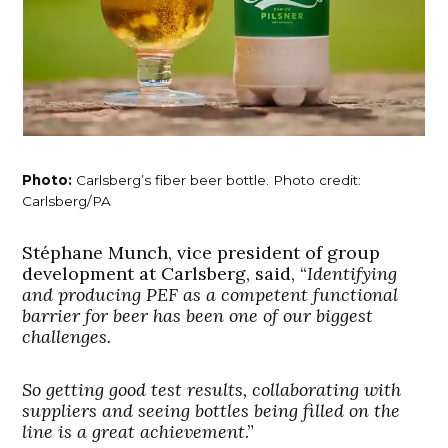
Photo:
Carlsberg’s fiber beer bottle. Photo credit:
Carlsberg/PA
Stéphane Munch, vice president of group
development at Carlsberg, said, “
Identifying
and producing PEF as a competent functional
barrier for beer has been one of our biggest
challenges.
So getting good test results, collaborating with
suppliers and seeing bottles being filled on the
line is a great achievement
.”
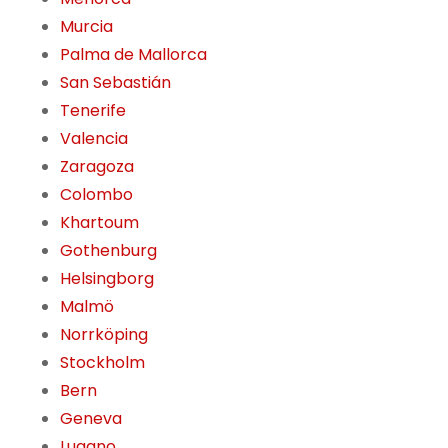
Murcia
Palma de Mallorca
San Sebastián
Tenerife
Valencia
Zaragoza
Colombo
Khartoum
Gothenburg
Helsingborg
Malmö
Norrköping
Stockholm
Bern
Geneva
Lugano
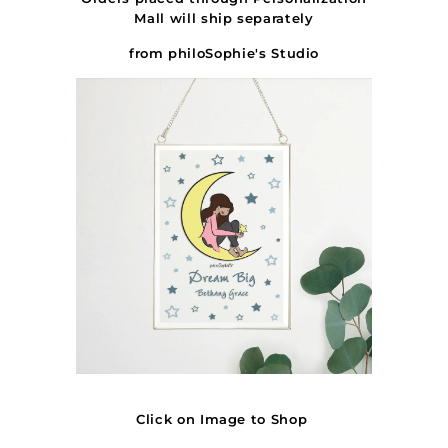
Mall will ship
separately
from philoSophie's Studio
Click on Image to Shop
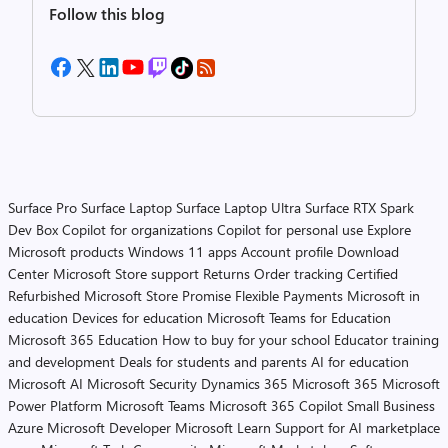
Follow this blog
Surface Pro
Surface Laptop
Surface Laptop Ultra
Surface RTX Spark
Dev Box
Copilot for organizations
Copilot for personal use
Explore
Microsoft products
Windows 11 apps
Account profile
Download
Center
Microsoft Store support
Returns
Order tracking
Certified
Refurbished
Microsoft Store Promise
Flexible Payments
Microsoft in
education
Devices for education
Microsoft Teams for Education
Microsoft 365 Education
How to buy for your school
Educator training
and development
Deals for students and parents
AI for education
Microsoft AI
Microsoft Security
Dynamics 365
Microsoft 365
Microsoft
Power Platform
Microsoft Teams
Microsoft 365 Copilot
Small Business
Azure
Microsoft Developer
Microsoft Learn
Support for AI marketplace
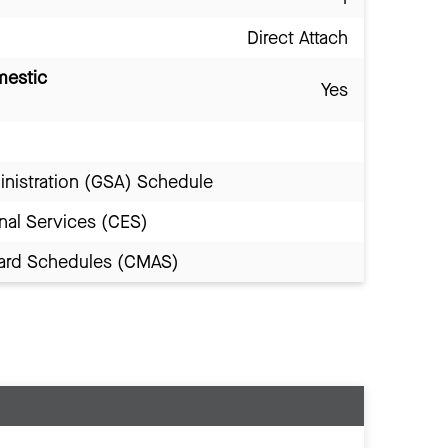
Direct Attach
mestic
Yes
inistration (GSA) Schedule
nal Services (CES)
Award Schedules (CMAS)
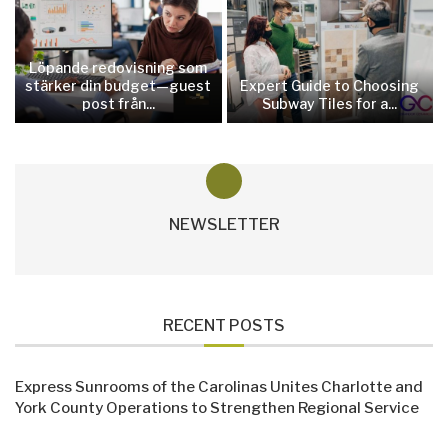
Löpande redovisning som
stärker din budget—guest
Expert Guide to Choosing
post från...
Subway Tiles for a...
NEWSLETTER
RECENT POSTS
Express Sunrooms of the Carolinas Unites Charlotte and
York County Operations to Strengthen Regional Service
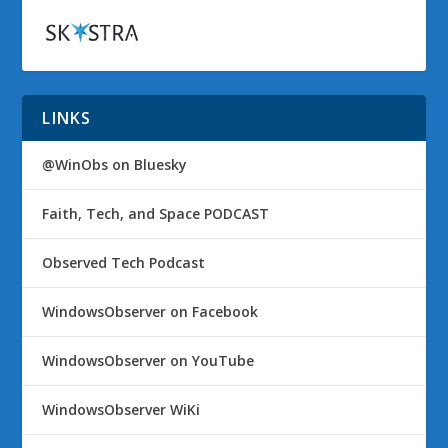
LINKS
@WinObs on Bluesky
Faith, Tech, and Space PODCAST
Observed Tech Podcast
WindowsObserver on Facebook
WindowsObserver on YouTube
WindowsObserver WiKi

========================================================================

→ Assigned task
Nothing but the lines from the one holding "Copilot for organizations" through the final line of the records above belongs in the answer, each retyped exactly; omit the pictures.

→ Written response
Copilot for organizations
Copilot for personal use
Explore
Microsoft products
Windows 11 apps
Account profile
Download
Center
Microsoft Store support
Returns
Order tracking
Certified
Refurbished
Microsoft Store Promise
Flexible Payments
Microsoft in
education
Devices for education
Microsoft Teams for Education
Microsoft 365 Education
How to buy for your school
Educator training
and development
Deals for students and parents
AI for education
Microsoft AI
Microsoft Security
Dynamics 365
Microsoft 365
Microsoft
Power Platform
Microsoft Teams
Microsoft 365 Copilot
Small Business
Azure
Microsoft Developer
Microsoft Learn
Support for AI marketplace
Direct Attach
mestic
Yes
inistration (GSA) Schedule
nal Services (CES)
Award Schedules (CMAS)
Löpande redovisning som
stärker din budget—guest
Expert Guide to Choosing
post från...
Subway Tiles for a...
NEWSLETTER
RECENT POSTS
Express Sunrooms of the Carolinas Unites Charlotte and
York County Operations to Strengthen Regional Service
LINKS
@WinObs on Bluesky
Faith, Tech, and Space PODCAST
Observed Tech Podcast
WindowsObserver on Facebook
WindowsObserver on YouTube
WindowsObserver WiKi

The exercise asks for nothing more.